Of all the adventurous art projects Henri Matisse took on throughout his lifetime, his collaboration with Sergei Diaghilev and the Ballets Russes would prove one of the most challenging, pushing him in ways he never could have imagined. Working with Diaghilev on the 1920 production of Le Chant du Rossignol (The Song of the Nightingale) Matisse took daring, risky leaps into the unknown, exploring how his two-dimensional colours and patterns could come bursting into life on the stage. Reflecting back on the experience Matisse wrote, “I learned what a stage set could be. I learned that you could think of it as a picture with colours that move.”

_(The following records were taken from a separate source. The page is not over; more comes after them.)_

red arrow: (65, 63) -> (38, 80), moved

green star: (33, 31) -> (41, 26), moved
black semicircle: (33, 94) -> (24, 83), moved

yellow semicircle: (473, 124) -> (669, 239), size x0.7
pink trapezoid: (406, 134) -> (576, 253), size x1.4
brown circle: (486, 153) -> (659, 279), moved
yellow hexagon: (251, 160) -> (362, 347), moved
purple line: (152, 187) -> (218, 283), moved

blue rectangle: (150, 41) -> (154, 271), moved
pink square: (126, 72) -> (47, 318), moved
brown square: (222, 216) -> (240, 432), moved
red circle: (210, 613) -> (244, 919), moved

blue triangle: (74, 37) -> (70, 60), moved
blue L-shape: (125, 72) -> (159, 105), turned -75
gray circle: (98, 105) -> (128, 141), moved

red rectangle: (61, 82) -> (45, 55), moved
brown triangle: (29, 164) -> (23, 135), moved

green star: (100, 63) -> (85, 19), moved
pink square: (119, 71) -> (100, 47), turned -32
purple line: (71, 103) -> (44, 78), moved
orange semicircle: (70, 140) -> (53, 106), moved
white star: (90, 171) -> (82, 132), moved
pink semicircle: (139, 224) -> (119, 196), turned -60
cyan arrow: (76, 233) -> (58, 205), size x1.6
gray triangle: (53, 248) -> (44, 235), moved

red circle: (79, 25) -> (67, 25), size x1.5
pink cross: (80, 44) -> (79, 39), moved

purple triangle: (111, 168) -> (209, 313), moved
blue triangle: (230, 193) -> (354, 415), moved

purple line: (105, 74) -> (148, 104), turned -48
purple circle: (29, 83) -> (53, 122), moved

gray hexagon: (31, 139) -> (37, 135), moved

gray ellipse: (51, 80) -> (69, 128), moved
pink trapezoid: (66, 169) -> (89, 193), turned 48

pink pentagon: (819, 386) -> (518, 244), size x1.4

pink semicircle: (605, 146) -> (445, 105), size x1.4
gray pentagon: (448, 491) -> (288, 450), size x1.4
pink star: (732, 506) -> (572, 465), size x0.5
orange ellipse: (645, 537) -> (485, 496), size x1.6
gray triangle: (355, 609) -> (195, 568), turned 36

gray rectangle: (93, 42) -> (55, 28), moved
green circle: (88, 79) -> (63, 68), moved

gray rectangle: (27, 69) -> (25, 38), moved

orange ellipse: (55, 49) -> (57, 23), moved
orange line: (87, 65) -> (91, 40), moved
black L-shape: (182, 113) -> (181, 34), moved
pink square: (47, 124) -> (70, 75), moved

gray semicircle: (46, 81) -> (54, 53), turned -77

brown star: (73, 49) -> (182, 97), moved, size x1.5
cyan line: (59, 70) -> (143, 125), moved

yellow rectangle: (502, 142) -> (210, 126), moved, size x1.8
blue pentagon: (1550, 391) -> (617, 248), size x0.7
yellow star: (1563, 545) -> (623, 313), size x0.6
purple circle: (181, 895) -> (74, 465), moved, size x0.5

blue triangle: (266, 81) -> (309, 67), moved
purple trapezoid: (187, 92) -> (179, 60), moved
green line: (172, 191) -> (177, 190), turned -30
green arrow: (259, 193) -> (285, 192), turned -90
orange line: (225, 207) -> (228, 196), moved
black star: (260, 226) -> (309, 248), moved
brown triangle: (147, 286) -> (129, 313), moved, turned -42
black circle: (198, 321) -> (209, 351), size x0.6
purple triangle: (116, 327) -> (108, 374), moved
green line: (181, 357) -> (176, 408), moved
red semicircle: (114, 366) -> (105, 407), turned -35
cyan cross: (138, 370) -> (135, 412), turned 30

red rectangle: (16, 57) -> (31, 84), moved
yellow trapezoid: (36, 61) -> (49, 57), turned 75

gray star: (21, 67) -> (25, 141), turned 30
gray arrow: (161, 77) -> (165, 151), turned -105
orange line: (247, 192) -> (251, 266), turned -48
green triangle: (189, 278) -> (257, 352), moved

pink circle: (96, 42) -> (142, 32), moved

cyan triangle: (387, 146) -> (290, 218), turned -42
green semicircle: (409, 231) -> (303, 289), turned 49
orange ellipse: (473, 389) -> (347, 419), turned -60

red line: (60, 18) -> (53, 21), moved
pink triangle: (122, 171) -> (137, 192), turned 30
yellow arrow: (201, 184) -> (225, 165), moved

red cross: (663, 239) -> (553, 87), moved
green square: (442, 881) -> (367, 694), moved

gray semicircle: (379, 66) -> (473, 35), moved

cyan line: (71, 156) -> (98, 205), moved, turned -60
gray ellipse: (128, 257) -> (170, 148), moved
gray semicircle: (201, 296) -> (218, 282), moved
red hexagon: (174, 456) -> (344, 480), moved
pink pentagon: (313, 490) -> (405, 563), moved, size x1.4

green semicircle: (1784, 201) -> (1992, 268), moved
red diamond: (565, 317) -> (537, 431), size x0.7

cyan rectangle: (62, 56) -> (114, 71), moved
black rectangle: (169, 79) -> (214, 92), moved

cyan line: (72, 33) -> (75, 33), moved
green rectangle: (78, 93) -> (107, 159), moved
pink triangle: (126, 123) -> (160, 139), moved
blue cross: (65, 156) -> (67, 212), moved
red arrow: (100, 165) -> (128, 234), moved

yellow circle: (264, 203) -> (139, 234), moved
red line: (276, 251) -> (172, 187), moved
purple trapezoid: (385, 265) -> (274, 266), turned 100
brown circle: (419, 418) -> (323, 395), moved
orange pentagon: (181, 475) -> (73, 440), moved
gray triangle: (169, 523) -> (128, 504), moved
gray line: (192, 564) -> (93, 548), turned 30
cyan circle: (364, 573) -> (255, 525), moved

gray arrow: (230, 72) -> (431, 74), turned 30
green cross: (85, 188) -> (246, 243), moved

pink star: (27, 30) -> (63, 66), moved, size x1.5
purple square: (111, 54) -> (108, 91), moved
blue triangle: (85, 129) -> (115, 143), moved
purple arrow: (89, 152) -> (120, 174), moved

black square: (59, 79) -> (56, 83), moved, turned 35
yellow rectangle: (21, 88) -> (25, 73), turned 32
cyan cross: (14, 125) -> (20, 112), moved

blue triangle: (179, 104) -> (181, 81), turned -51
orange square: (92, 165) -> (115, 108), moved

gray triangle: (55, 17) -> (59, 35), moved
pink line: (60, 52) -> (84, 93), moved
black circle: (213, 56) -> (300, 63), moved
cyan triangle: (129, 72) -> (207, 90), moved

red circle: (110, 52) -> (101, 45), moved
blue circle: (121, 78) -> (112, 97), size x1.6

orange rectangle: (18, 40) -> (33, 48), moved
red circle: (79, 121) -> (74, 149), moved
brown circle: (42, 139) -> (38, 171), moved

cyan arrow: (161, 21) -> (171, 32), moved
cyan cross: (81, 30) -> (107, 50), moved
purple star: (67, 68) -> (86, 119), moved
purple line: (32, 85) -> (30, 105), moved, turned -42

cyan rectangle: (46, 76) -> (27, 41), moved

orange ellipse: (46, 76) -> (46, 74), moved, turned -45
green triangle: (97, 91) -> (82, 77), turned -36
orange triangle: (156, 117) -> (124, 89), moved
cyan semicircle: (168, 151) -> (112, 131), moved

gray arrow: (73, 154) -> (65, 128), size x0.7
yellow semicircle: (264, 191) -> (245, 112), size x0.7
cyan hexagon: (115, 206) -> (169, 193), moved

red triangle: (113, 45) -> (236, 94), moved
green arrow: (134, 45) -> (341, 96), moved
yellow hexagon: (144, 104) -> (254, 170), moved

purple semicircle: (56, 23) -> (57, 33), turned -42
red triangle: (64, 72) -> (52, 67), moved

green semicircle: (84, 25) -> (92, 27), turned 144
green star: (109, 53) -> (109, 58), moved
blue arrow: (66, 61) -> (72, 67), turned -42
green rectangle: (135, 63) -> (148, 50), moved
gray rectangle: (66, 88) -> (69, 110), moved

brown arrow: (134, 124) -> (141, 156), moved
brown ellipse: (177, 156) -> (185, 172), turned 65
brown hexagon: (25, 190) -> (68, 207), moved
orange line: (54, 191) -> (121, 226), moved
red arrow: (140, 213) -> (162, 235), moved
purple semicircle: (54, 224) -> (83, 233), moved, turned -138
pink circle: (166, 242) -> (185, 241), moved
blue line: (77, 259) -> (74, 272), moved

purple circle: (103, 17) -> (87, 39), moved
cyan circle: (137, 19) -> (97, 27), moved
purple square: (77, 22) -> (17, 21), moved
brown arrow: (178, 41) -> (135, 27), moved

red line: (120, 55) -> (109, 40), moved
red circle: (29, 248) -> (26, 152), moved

Diaghilev approached Matisse in 1919, asking him to collaborate on the 1920 production of Le Chant du Rossignol for the Paris Opera, written by Igor Stravinsky with choreography by Leonide Massine. Matisse was initially hesitant, sensing the enormity of the task, but Diaghilev had a way of persuading people, perhaps through a mix of flattery, charm, and finance. The Chinese court setting for the story might have piqued Matisse’s interest too, given his enduring fascination with Orientalism. Matisse eventually agreed, declaring with some conviction, “But I’ll only do one ballet and it’ll be an experiment for me.”
Matisse initially planned to execute the designs for sets and costumes in his home at Issy-les-Moulineaux just outside Paris, and send them to the Empire Theatre in London, where the Ballets Russes was carrying out its rehearsals. But he soon changed his mind, deciding he should like to work alongside the theatre company as the entire project unfolded. Being in London also gave Matisse access to the Victoria and Albert Museum, which would profoundly influence his Oriental costume designs for the Chinese Emperor and his courtiers.
Matisse not only designed costumes, sets, curtains and stage props, but also became closely involved in the production of his ideas, hand painting his patterns directly onto costumes and curtains alongside a dedicated team and working closely with the development of angular jewellery to be seen from afar. In order to help visualise his overall stage design, Matisse turned a wooden crate into a diorama, which he filled with cut pieces of coloured paper, the first example of the cut-paper work that he would return to in his later years.
This process allowed Matisse to envision a turquoise blue backdrop and black ground which formed a sharp contrast with the array of rainbow-coloured costumes in red, pink, yellow and green, featuring abstract geometric or floral motifs in repeat patterns. These figures formed a flurry of frenetic coloured energy, circulating around the dead Emperor in the centre, who remained static throughout the entire ballet, drenched in black on a bed throne. At the climax of the story, when the Emperor is brought back to life by the nightingale’s song, a dazzling red train painted with a golden dragon unfurled to fill the entire stage.
Although Matisse had this colour scheme planned out in advance on a small scale, when it came to enlarging his ideas to life-size, he encountered a series of unforeseen issues. Theatrical lighting changed the way his black ground looked, making it appear red in tone and forcing him to shift instead to a Prussian blue. Matisse was also quite taken aback at how movement changed the nature of his costume designs, disguising or concealing areas of colour and pattern that he had considered vital to his overall design. Working closely with Matisse, the choreographer Massine changed his original sequences to suit the dancer’s costumes, a move which prompted critics to deride the performance for its ‘hermetic choreography.’
Despite the setbacks and criticism, Matisse would later return to the Ballets Russes in 1937, some years after Diaghilev’s death in 1929, creating sets and costumes for the ballet Rouge et Noir in Monte Carlo. This time Matisse had more confidence in his overall vision, linking set and costume together with the same limited colour schemes of red, yellow, blue and black, a vision one critic praised as “like an abstract painting set in motion.” Onto the dancer’s costumes he placed a random smattering of flame shapes which appeared to flicker and move with bodies through space.
Although Matisse loved dance throughout his entire career, his experiences with ballet undoubtedly shaped the nature of his art throughout the 1920s and beyond. The scope and scale of ambitious public art commissions such as the Barnes Mural in Pennsylvania and the Vence Chapel in Nice particularly nod towards the theatricality of ballet, exploring how simple, understated arrangements of colour, light and pattern on a vast, all-encompassing scale can completely transform the space around it.